Parts of Meghalaya saw violence since last Friday when a tribal was killed in clashes following a meeting in East Khasi Hills village on the Citizenship Amendment Bill and Inner Line Permit regime for the state.
On March 1, S Nongtraw, the General Secretary of the banned outfit had released a statement which carried an ultimatum to Hindu Bengali community to leave Ichamati and Majaw areas within one month. Even while the militants threatened “mass bloodshed”, the police released a request to the media to not give space to the statement which promotes “enmity between different groups on ground of religion and community, thereby causing fear and insecurity…”
The request cited a Meghalaya High Court injunction order and said publication of the statement could aggravate the law and order situation.
“We have registered a case based on the statement of the HNLC on March 1. The statement has created fear psychosis. We are investigating and will proceed as per law,” said GK Iangrai, Assistant Inspector General of Police. The Crime Investigation Department is probing the case.

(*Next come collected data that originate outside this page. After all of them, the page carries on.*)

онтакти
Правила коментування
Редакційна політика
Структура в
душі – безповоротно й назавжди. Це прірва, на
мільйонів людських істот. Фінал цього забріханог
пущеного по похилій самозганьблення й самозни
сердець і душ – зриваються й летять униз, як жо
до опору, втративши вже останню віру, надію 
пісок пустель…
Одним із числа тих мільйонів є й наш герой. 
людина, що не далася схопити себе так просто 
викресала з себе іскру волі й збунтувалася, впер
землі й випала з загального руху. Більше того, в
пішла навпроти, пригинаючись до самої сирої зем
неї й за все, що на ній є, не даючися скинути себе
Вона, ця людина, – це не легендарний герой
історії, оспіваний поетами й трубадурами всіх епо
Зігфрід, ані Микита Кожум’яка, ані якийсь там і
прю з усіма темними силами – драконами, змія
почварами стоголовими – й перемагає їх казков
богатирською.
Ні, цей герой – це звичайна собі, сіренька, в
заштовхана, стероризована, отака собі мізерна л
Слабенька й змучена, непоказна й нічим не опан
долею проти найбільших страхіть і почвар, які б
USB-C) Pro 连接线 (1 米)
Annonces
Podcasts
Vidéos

However, a senior Meghalaya Police officer speaking on condition of anonymity said the banned outfit does not have a big presence and its strength is confined to around 17 cadres who operate out of Bangladesh. Last month, W Marwein, a key member and the finance secretary of the outfit had surrendered to Meghalaya Police.
The statement has created a sense of fear among a section of the Bengali speaking community in Shillong.
On Thursday morning, Iangrai said the situation is normal and under close watch even as two incidents where miscreants tried to damage vehicles were reported.
The administration relaxed curfew in many parts of Shillong including the Police Bazar area. Curfew has also been relaxed for ten hours in the tourist town of Sohra and six hours in Shella.
Night curfew was extended from 9pm to 6am of March 5 in Shillong and its adjoining areas and 6pm to 8am in Sohra and Shella areas of East Khasi Hills district.
Three people including two non-tribals died in violence which started on Friday in the largely non-tribal Bazar town of Ichamati close to the Indo-Bangladesh border where clashes broke out between the local non-tribals and the Khasi Students Union activists killing Lurshai Hynniewta (35), a local Khasi man from Sohra.
More than a dozen non-tribals were assaulted in different parts of the Khasi Hills including ten who were stabbed by a group of masked assailants in Shillong’s busy Bara Bazar on Saturday. Police said they are investigating the incidents.
In a state which has a bloody history of ethnic violence since it was carved out of Assam in 1972, the Citizenship Amendment Act has opened up old fault-lines.
The KSU, arguably one of the most influential civil society groups had gone to Ichamati for an awareness meeting against the Citizenship Amendment Act and demanding the implementation of the Inner Line Permit, a long pending demand from the local groups who claim they will be swamped with outsiders without adequate legal protections.
While KSU activists claim the attack was planned, police said members of the students union tried to burn down a house which led to retaliation from the local non-tribals. Police arrested eight persons for their alleged role in the incident and the state government instituted a magisterial inquiry.
Police claim they are investigating other angles in the murder of Uphas Uddin, who was killed in Pyrkan Village by unidentified assailants on Sunday.
Meghalaya is protected under Sixth Schedule of the Constitution and hence, falls out of the CAA. But the NGOs in the state want more protection and have been demanding inner line permit regime which would regulate the entry of outsiders.